== THE DATA ==
= = =
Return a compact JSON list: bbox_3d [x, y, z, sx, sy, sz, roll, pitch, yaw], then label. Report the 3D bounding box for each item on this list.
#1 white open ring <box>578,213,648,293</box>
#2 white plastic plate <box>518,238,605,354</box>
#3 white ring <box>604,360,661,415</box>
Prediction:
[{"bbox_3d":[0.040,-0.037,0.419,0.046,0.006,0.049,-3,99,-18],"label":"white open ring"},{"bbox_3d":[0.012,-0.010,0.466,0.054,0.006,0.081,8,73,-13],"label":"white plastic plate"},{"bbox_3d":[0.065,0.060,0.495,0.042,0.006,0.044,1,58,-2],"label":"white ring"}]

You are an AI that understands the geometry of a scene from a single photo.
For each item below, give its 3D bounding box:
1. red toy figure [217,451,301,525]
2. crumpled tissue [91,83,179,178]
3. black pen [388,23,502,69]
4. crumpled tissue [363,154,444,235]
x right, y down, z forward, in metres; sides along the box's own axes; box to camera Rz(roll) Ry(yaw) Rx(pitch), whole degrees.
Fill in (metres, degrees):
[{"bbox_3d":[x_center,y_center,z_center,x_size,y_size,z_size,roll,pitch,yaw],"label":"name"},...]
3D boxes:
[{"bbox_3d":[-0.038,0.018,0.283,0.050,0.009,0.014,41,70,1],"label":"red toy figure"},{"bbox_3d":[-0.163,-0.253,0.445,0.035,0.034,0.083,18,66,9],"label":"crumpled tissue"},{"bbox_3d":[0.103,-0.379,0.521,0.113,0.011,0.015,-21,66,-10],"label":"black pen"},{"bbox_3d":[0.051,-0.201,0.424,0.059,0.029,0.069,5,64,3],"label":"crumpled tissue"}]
= = =
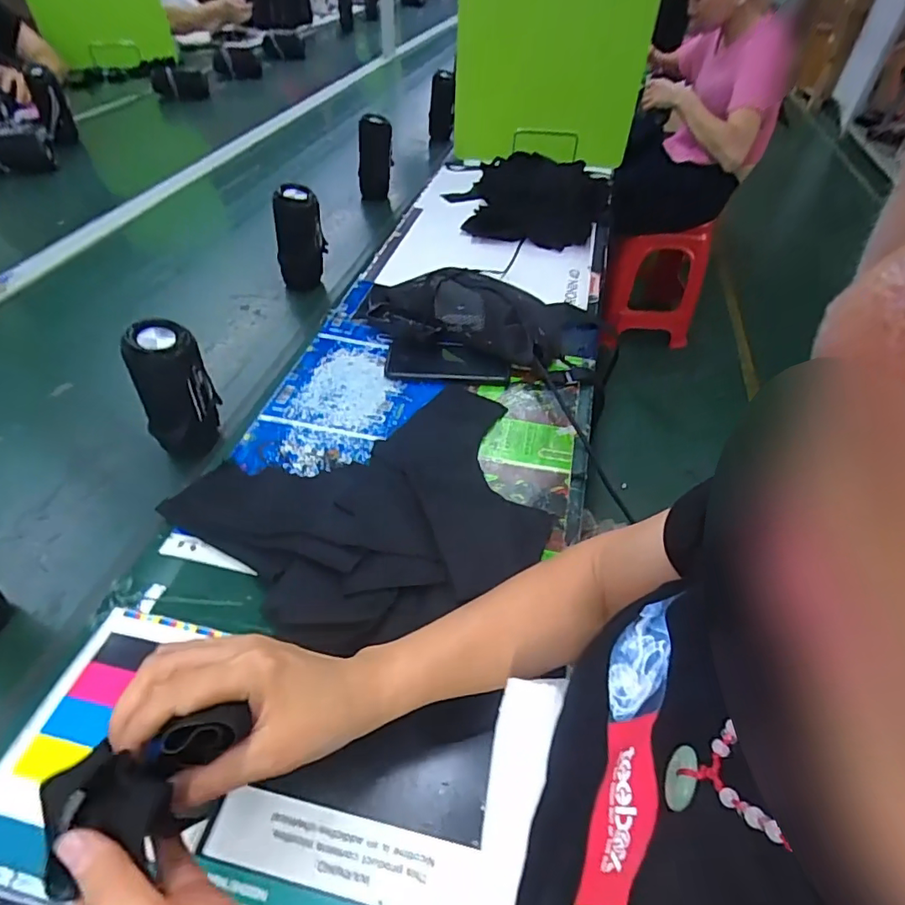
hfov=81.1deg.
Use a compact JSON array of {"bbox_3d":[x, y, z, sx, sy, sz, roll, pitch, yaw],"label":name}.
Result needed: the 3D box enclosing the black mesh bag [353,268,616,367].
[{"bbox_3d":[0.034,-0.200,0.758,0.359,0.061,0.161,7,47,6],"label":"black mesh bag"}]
= = =
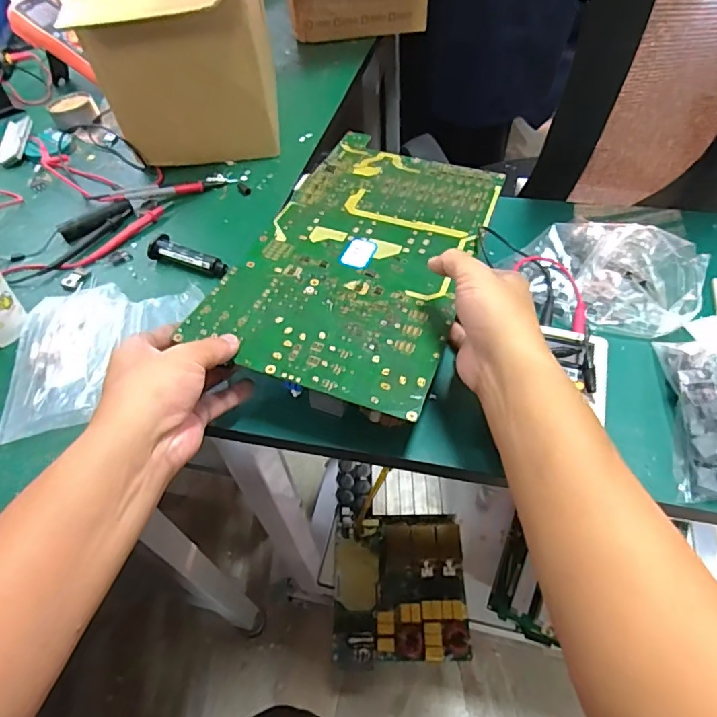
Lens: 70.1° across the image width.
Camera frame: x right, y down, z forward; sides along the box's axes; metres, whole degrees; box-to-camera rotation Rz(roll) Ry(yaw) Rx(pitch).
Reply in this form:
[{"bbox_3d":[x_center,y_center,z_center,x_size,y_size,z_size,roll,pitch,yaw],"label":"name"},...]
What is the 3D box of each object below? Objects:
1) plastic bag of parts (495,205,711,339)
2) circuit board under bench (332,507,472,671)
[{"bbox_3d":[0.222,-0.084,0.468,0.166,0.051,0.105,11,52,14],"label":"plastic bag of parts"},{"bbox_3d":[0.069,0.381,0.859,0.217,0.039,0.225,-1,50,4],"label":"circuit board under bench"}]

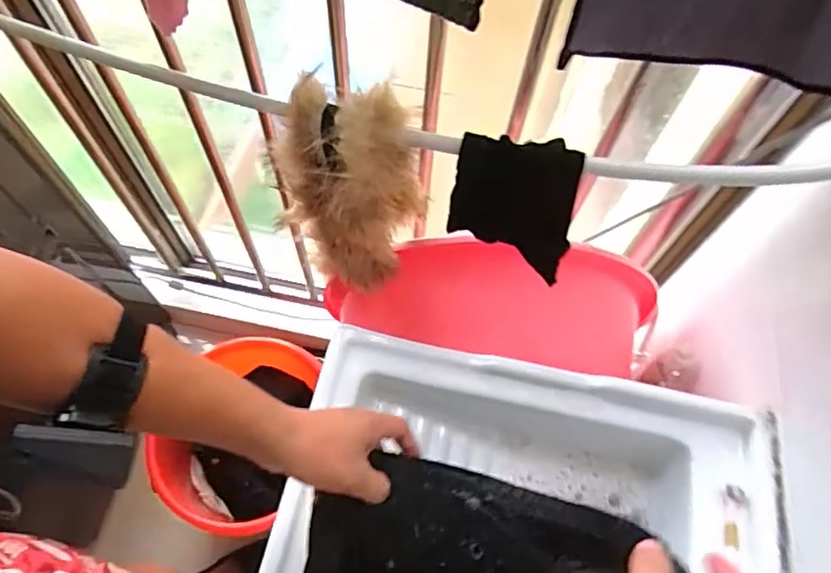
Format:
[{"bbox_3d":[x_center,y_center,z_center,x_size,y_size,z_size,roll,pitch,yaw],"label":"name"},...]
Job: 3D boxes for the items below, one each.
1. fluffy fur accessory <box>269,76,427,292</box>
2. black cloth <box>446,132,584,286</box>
= = =
== TASK TO CARRY OUT ==
What are the lines, exactly as written above, from the line with "Return a compact" to the line with "#3 white ring <box>604,360,661,415</box>", both included? Output only those.

== SOLUTION FOR THIS TASK ==
Return a compact JSON list: bbox_3d [x, y, z, sx, sy, sz, roll, pitch, yaw], then label. Report the 3D bounding box for each item on this list.
#1 white open ring <box>578,213,648,293</box>
#2 white plastic plate <box>518,238,605,354</box>
#3 white ring <box>604,360,661,415</box>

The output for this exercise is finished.